Reputation: 13
I am trying to scrape vertically pages that are following a simple rule in the html direction:
They have /MLA#### or /MLA-#### (# as random numbers)
The problem is that with the following code scrapy only detects me as good the pages with /MLA-#### name when a /MLA#### or /####MLA### page appears my scrapy code doesn't work and the scraping is wrong
rules = (Rule(LinkExtractor(allow=r'/_Desde_'), follow=True),
Rule(LinkExtractor(allow='/'+'MLA'), follow=True, callback='parse_items'))

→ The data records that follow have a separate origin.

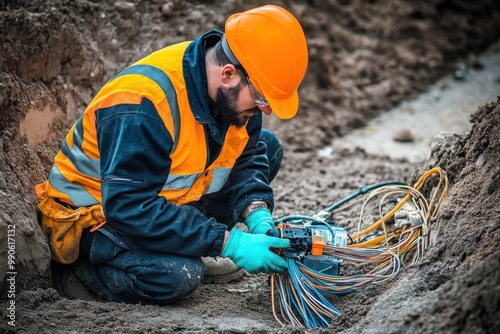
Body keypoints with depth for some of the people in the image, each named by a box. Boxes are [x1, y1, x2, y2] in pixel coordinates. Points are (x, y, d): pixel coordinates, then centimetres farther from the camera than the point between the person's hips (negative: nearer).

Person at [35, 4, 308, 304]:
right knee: (177, 277, -36)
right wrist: (229, 243, -37)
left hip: (169, 197, 8)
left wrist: (257, 212, -20)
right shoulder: (144, 104, -35)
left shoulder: (234, 92, -11)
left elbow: (248, 155, 2)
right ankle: (82, 261, -5)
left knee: (268, 146, 1)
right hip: (99, 213, -8)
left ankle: (197, 249, 1)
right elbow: (129, 207, -37)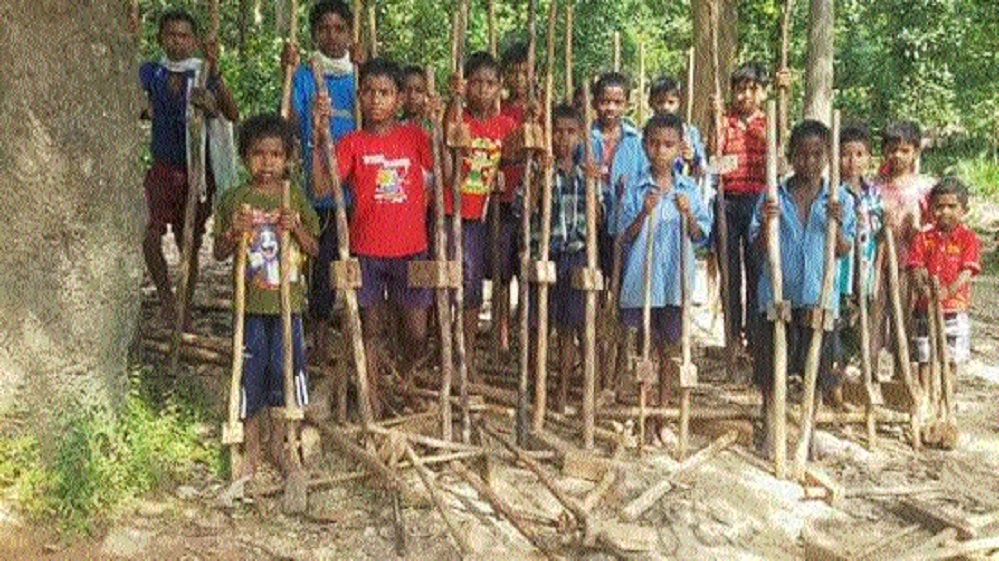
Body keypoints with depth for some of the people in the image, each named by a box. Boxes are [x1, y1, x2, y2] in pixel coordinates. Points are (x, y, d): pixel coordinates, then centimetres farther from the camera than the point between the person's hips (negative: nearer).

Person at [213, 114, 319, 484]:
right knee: (250, 372, 5)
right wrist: (233, 233, -16)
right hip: (251, 302, -1)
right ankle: (252, 451, 20)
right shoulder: (235, 200, 1)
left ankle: (278, 446, 23)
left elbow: (313, 249, 5)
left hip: (289, 300, 1)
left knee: (285, 368, 6)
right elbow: (220, 253, 4)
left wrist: (296, 229, -13)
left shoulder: (295, 198, 4)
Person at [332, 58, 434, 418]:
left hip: (410, 250, 1)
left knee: (417, 334, 4)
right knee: (372, 328, 7)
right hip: (367, 250, -1)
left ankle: (404, 378, 35)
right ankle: (375, 403, 20)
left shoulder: (414, 136, 5)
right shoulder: (353, 143, 1)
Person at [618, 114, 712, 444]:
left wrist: (688, 214, -14)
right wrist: (644, 213, -18)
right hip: (642, 278, -1)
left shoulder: (689, 190, 4)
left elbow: (700, 236, 3)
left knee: (670, 349, 10)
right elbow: (626, 235, -3)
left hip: (676, 279, 2)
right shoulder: (636, 190, 0)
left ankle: (663, 415, 21)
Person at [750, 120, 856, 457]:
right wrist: (766, 222, -19)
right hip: (778, 292, 0)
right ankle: (768, 427, 24)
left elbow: (844, 250, -2)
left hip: (820, 295, 1)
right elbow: (758, 248, -1)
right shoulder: (774, 197, -1)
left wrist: (837, 224, -19)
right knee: (771, 366, 7)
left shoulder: (840, 200, 1)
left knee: (818, 367, 9)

Previously it was as it follows:
rules = (Rule(LinkExtractor(allow=r'/_Desde_'), follow=True),
Rule(LinkExtractor(allow=r'/MLA'), follow=True, callback='parse_items'))
So how can I say to my code: I want to scrapy all the links that contain MLA no matter what is preceeding or following the words.
Thanks for you comments, Regards
Upvotes: 0
Views: 54
Reputation: 1445
in fact '/' + 'MLA'
is totally equal to '/MLA'
(: it's about string concatenation. What you need is couple of regular expressions.
I think Rule(LinkExtractor(allow=[r'\d+MLA', r'MLA-\d+'], follow=True, callback='parse_items')
will work for you. Take a read on regular expressions - it's a must for scraping. In this case everything is quite simple: we have MLA and /d+
which stands for one or more digits.
Good luck.
Upvotes: 1